The data:
[Start of section]

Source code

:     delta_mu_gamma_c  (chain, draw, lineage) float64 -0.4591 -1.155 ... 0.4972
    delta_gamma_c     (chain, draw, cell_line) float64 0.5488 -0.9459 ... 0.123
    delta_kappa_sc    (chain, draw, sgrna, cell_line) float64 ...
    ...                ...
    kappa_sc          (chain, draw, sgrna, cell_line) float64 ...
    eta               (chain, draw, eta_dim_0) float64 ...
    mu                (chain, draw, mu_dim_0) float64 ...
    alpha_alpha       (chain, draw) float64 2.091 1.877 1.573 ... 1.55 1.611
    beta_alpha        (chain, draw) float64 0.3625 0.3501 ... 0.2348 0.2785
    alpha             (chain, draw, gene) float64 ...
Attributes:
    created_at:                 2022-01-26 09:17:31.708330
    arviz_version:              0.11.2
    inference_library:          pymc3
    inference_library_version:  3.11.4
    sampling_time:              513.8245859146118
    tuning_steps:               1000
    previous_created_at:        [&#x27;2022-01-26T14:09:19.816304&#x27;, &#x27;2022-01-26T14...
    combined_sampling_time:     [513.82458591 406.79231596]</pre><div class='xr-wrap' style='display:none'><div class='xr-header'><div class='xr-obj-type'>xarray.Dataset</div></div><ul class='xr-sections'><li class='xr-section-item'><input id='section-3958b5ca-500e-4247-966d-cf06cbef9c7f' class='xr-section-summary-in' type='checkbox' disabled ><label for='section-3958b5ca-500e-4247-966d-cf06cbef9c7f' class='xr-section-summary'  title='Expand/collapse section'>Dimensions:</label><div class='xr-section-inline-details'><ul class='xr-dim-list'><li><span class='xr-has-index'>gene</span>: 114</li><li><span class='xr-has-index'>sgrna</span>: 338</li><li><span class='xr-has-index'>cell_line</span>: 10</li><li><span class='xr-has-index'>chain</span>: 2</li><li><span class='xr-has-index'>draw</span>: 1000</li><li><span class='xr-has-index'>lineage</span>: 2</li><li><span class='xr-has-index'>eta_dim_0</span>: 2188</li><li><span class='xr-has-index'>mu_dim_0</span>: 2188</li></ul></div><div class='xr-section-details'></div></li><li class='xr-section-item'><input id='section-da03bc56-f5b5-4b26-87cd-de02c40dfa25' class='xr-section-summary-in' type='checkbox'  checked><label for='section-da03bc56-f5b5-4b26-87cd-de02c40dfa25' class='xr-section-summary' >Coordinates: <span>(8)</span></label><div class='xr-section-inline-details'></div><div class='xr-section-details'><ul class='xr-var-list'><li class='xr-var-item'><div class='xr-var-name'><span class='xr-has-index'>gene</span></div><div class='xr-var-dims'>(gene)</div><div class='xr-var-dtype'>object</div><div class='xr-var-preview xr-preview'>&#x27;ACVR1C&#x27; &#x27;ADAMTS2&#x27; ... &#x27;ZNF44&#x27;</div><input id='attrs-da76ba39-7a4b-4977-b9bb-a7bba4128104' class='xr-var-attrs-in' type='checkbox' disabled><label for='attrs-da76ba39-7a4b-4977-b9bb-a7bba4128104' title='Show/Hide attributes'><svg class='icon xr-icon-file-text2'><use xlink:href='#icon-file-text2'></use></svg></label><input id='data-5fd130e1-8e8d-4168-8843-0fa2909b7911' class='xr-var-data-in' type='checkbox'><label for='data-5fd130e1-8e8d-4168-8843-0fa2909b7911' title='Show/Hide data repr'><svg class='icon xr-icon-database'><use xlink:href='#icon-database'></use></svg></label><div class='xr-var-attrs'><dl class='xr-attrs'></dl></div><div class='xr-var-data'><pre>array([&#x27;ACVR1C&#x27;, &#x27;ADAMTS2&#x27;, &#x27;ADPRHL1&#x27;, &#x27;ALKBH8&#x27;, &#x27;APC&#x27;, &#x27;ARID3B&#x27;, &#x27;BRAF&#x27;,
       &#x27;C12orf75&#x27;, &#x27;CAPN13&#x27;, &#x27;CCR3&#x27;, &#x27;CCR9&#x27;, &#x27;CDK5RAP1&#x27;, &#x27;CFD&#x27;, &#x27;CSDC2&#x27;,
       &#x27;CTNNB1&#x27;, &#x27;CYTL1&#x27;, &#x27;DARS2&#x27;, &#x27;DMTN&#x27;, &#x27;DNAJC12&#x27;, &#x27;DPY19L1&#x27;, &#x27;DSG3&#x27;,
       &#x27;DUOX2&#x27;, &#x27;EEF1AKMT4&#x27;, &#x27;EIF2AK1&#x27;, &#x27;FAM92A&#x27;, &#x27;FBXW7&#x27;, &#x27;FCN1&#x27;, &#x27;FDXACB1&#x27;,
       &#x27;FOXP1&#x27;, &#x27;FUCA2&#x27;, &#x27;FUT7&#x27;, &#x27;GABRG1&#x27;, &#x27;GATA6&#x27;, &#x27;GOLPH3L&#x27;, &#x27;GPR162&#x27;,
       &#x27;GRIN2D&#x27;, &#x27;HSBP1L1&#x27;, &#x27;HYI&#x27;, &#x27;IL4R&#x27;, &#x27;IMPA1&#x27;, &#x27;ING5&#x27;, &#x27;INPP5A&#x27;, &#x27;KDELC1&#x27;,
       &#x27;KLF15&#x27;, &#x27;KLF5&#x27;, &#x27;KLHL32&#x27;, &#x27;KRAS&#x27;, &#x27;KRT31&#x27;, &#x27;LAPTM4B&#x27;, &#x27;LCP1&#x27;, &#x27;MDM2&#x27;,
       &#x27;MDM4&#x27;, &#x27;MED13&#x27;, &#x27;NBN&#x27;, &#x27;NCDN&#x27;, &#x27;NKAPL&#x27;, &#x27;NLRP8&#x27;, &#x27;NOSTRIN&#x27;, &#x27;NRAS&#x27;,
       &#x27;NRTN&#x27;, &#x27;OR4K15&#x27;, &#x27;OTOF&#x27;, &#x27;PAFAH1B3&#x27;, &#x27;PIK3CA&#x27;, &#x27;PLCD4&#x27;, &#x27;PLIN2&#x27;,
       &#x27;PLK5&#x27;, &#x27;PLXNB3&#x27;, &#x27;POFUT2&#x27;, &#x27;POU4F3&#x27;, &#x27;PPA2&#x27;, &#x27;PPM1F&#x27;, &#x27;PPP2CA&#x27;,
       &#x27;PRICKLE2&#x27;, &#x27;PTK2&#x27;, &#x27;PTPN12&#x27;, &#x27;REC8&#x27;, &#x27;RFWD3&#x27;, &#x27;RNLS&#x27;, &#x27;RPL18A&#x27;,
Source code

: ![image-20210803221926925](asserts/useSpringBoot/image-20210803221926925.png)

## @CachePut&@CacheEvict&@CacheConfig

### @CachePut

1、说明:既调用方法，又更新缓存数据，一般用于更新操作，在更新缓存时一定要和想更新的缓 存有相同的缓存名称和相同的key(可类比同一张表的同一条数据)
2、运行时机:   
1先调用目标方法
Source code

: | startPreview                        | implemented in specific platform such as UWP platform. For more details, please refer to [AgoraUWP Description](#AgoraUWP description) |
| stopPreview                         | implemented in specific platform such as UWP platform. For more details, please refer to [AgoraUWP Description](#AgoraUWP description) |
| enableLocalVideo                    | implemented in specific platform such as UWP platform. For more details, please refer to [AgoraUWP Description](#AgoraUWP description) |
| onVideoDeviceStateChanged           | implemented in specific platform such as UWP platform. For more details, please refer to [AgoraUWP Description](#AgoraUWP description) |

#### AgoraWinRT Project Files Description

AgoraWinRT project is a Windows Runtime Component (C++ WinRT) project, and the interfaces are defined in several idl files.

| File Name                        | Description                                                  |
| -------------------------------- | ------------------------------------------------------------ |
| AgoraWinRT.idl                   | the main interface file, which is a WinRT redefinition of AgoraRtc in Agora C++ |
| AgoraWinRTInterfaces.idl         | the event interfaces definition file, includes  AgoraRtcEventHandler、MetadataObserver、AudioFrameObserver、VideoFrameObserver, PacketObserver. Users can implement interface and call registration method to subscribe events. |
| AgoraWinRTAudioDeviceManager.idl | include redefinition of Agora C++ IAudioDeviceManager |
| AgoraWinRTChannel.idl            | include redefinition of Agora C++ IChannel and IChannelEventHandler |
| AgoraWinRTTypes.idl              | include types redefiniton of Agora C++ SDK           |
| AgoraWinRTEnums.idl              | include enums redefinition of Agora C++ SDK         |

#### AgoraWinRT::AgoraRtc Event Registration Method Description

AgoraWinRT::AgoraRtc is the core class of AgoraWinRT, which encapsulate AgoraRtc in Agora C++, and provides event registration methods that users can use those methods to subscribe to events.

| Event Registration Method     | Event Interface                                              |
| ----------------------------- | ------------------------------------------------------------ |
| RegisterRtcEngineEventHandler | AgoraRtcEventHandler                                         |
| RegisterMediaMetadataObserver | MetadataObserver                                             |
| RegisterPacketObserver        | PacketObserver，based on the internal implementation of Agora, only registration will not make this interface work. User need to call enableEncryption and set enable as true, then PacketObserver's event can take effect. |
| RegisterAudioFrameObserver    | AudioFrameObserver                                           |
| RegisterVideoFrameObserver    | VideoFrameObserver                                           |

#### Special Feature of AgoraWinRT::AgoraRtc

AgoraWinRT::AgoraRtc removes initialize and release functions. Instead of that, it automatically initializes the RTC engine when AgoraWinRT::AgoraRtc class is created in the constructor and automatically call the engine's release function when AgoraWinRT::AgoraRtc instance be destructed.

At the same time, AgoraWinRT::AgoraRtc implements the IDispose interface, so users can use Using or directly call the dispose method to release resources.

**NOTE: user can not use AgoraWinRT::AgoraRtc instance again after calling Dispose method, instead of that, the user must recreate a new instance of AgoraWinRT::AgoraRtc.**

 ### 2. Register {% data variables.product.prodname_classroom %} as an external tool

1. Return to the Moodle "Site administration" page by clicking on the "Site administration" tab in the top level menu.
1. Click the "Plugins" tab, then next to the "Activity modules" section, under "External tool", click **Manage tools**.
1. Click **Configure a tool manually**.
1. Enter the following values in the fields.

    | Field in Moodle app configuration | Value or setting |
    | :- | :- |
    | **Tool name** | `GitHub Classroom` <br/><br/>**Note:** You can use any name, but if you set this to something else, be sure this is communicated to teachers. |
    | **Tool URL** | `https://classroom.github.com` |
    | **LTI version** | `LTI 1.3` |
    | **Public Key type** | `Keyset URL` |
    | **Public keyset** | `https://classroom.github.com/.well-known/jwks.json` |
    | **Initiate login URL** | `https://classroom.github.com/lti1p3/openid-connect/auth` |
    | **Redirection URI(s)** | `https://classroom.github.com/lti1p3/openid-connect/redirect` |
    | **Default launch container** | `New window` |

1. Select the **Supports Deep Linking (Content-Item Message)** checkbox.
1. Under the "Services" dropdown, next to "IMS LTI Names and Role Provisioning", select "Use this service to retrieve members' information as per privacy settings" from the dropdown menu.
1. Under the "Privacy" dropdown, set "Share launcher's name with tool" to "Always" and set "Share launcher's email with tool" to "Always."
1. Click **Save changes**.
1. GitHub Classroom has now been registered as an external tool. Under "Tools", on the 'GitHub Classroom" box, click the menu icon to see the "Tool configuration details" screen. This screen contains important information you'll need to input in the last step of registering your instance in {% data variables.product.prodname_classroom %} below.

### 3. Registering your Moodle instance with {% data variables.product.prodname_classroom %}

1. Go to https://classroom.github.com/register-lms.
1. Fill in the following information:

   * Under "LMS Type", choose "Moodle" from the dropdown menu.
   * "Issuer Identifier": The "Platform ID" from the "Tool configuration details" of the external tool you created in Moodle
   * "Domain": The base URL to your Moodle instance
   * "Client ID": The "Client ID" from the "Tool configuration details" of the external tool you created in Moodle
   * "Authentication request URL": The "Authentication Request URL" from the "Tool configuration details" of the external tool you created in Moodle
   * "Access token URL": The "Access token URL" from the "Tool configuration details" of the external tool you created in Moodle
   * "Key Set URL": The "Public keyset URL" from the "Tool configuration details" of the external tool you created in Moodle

[End of section]

Task statement: The range runs from the line with "AgoraWinRT::AgoraRtc is the" up to and including the line with "#### Special Feature of AgoraWinRT::AgoraRtc" in the listing above; please write out exactly those lines and nothing more.

Completed task:
AgoraWinRT::AgoraRtc is the core class of AgoraWinRT, which encapsulate AgoraRtc in Agora C++, and provides event registration methods that users can use those methods to subscribe to events.

| Event Registration Method     | Event Interface                                              |
| ----------------------------- | ------------------------------------------------------------ |
| RegisterRtcEngineEventHandler | AgoraRtcEventHandler                                         |
| RegisterMediaMetadataObserver | MetadataObserver                                             |
| RegisterPacketObserver        | PacketObserver，based on the internal implementation of Agora, only registration will not make this interface work. User need to call enableEncryption and set enable as true, then PacketObserver's event can take effect. |
| RegisterAudioFrameObserver    | AudioFrameObserver                                           |
| RegisterVideoFrameObserver    | VideoFrameObserver                                           |

#### Special Feature of AgoraWinRT::AgoraRtc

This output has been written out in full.